Israeli air strikes hit close to the Reuters bureau in Gaza on Monday, just days after a building housing the bureaus of Middle East Eye, Al Jazeera and the Associated Press were destroyed.
The strike caused large amounts of destruction in the area, according to MEE's correspondent, forcing the closure of the enclave's only coronavirus testing laboratory.
Death toll continues to rise
More than a week of heavy Israeli bombing of the Gaza Strip has killed more than 200 Palestinians, including 61 children and 36 women.
Ten people have been killed in Israel, according to medical officials, and more than 300 wounded.
The strikes have also caused power cuts and obliterated a number of buildings and roads, and impeded access to vital locations for ambulances and emergency services.
According to Palestine's Ministry of Information, Israeli air strikes have damaged more than 1,000 residential units, as well as 36 schools and primary health care clinics.
The ministry estimates that $18m worth of damage has been done to streets and infrastructure in the besieged enclave.

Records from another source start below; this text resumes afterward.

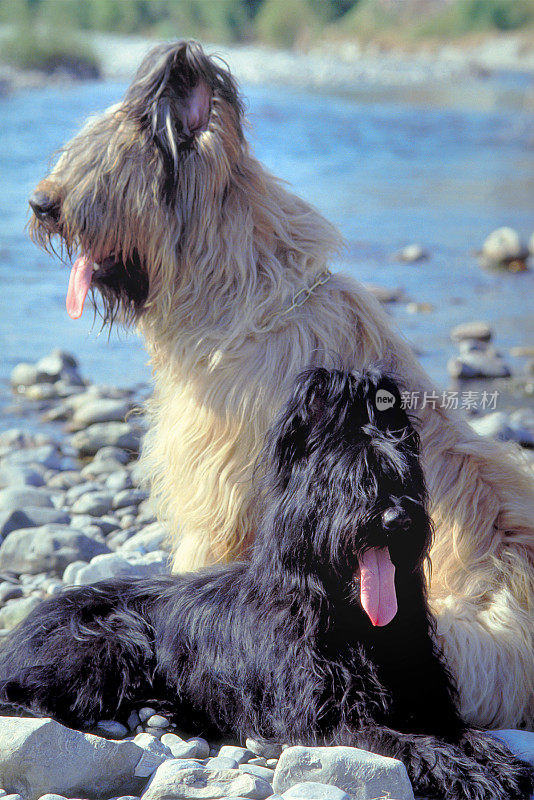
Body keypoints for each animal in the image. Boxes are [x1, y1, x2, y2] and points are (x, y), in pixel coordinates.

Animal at [0, 370, 532, 800]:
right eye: (352, 481)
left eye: (403, 477)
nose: (399, 520)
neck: (351, 619)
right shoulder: (329, 720)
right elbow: (405, 741)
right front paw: (465, 772)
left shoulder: (426, 698)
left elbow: (466, 733)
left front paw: (500, 763)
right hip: (112, 639)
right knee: (25, 693)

Doctors Without Borders (MSF) has raised concerns over Israel's devastating air operation, which it said has been "incredibly heavy and stronger than previous bombing campaigns".
"Emergency health workers are taking incredible but necessary risks to move around ... our teams were confronted with serious injuries caused by the Israeli police to men, women and children," Hellen Ottens-Patterson, the head of MSF said.
A number of rights organisations have also condemned the targeting of humanitarian workers, civilians and journalists.
Israel's attacks on Gaza have further exacerbated the strain on health facilities, particularly as the region grapples to deal with the coronavirus pandemic.
Gaza's government press office warned on Monday that Israeli forces intend to bombard the Al-Buraq and Al-Aqsa schools, west of Gaza. The two schools have been used as bomb shelters over the past week.
The UN said on Sunday that Israeli bombing had left more than 38,000 internally displaced persons in Gaza seeking refuge in 48 UNRWA schools across the strip, while 2,500 people had been made homeless.
US: No evidence for Hamas presence in bombed building
Blinken also said on Monday that he had not seen any Israeli evidence that Hamas was operating in the media building that housed several international media outlets.
"Shortly after the strike, we did request additional details regarding the justification for it," Blinken said.
"I have not seen any information provided… [and] will leave it to others to characterise if any information has been shared and our assessment of that information."
Palestinians have called a general strike in Jerusalem, the occupied West Bank, Gaza and Palestinian towns in Israel to protest Israeli human rights violations.
The strike, planned for Tuesday, will mean the closure of all commercial activities in opposition to the recent escalation of violence in Gaza and planned expulsion of Palestinian families in Sheikh Jarrah, MEE correspondent Shatha Hammad reported.
Student unions in Palestine have also joined calls for a general strike and vowed not to attend their classes in solidarity.
This protest will be the first of its kind since the famous 1936 general strike in Palestine against repressive policies imposed by the British Mandate.